• [WORK REQUEST A]:
Copy out the lines of the records, everything from the line containing "Бу ҳақда talkSPORT" down to the line containing "раҳбарияти мутахассис билан", with each line unchanged.

╭─ EXCERPTED PASSAGE

HST 355U, Late Medieval Europe, 1100-1450
Portland State University
Winter 2024
(c) John S. Ott
READING
RESPONSES (2)
100
points each (200 total)
Response paper #1 due between April 4 and May 7
(inclusive,
due in class)
Response paper #2 due between May 9 and June 4 (inclusive, due
in class)
General guidelines -
Please read carefully
The reading responses (you are required to do
two of them, one in each
half
of the term) are designed to present you with a writing format that
will
stimulate you to think about and reflect on the
primary sources as you read
them. Our primary sources are the documents written in the Middle Ages,
by medieval reporters and witnesses, such as Guibert, the abbot of
Nogent. Note that you are welcome to consult and incorporate the
textbook by William
Chester Jordan (
Europe in the High
Middle
Ages) and to refer to other secondary readings (for example,
Park
and Daston, Freeman, etc.), but the bulk of your analysis should focus
on
the primary sources.
Your responses need to be submitted in the due date windows
indicated above. In other words, you MUST submit response #1 no
later than May 7, though you are welcome to submit it as early as April
4. If you miss
this deadline, you may submit response #1 as a late paper, but only
until May 14 (see below for late paper guidelines). The same guidelines
apply
to Response #2, which may be submitted no later than June 12 (it is due
on or before June 4). Because this is an open, rolling assignment
rather than one with a fixed deadline, only cases of severe, prolonged
emergency will be consider valid for not submitting the response on
time.
The responses must address readings assigned on the syllabus during
the 'windows' above. In other words, and for example, you should
not
submit a response to the readings we are doing in Weeks 1 and 2 during
Week
9. The idea here is for you to work with texts from different periods
covered
by the course.
You may not submit reponses before the window for each opens.
For example, you cannot submit response #2 before May 7.
Responses should be about 3-4 pp., typed, double-spaced, with 1-inch
margins. Please make sure that your name, the date, and page numbers
appear
on each response. A title is strongly encouraged.
Each response must address a
minimum
of 2 primary sources/readings from the weeks that fall within
the due dates; you are welcome to incorporate more as you like.

╰─
╭─ TASK MATERIAL

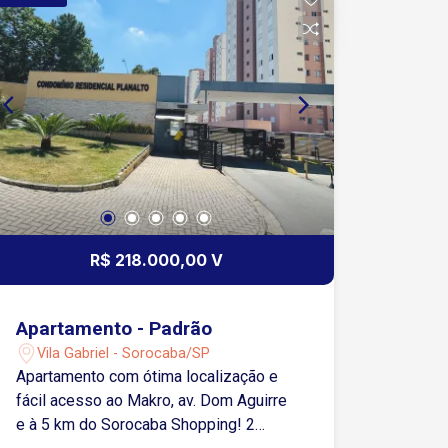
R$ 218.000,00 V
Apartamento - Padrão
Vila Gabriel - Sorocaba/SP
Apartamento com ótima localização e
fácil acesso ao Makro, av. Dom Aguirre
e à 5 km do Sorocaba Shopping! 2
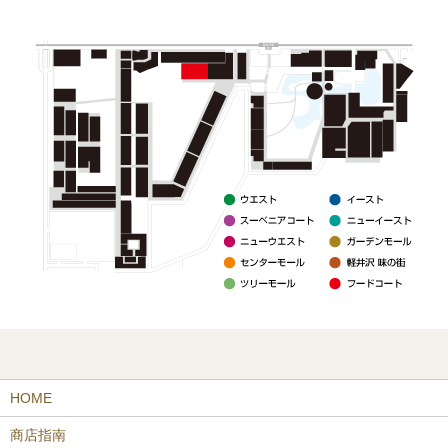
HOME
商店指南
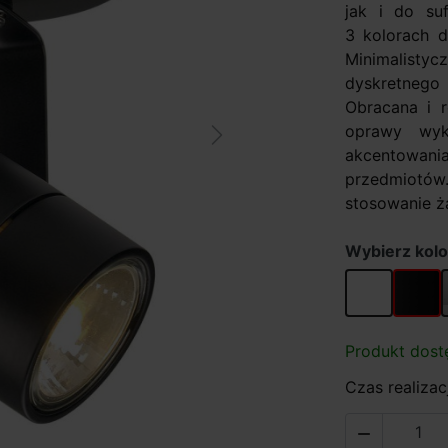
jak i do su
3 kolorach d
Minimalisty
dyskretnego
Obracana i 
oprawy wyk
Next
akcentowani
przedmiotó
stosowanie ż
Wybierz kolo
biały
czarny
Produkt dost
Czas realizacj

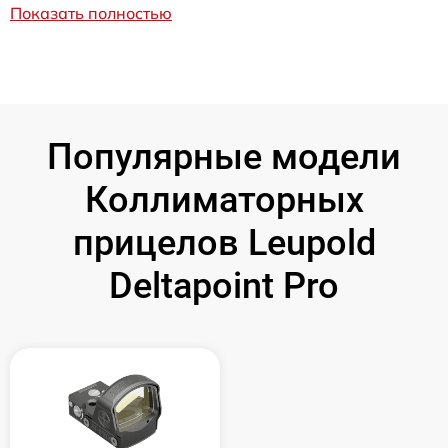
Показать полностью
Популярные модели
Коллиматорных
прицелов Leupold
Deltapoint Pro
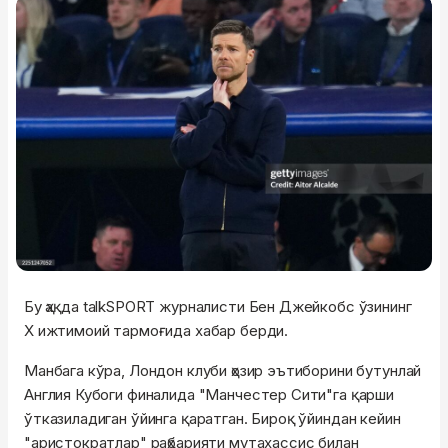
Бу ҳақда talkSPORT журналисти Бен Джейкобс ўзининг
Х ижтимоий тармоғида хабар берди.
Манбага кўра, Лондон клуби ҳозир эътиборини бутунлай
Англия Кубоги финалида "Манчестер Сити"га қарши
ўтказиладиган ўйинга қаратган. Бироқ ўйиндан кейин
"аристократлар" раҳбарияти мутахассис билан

╰─
╭─ TASK MATERIAL

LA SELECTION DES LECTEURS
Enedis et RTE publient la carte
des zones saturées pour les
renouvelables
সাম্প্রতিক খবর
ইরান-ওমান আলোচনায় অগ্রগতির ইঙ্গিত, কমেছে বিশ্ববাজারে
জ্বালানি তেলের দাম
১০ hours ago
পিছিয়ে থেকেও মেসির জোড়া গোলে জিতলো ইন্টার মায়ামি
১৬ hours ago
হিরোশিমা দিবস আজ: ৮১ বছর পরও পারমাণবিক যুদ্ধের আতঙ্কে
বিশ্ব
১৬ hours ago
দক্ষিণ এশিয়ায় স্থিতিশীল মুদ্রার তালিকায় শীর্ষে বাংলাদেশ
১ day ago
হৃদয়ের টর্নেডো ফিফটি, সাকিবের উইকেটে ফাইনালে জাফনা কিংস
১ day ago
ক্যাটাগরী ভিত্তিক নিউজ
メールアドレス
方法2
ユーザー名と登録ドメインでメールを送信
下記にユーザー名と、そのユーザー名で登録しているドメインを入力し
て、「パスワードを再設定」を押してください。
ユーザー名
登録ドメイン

╰─
╭─ TASK MATERIAL

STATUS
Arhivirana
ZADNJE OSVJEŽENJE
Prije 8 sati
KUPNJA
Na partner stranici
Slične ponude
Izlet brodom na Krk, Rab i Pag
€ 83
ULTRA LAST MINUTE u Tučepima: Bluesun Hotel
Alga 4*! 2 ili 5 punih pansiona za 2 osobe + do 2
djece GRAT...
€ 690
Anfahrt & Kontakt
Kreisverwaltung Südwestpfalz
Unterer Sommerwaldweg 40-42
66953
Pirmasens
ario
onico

╰─

• [WORK REQUEST B]:
Rewrite everything from "You may not" down to "as you like." in the reading response guidelines, changing "1-inch" to "1.5-inch".

• [EXERCISE OUTPUT A]:
Бу ҳақда talkSPORT журналисти Бен Джейкобс ўзининг
Х ижтимоий тармоғида хабар берди.
Манбага кўра, Лондон клуби ҳозир эътиборини бутунлай
Англия Кубоги финалида "Манчестер Сити"га қарши
ўтказиладиган ўйинга қаратган. Бироқ ўйиндан кейин
"аристократлар" раҳбарияти мутахассис билан

• [EXERCISE OUTPUT B]:
You may not submit reponses before the window for each opens.
For example, you cannot submit response #2 before May 7.
Responses should be about 3-4 pp., typed, double-spaced, with 1.5-inch
margins. Please make sure that your name, the date, and page numbers
appear
on each response. A title is strongly encouraged.
Each response must address a
minimum
of 2 primary sources/readings from the weeks that fall within
the due dates; you are welcome to incorporate more as you like.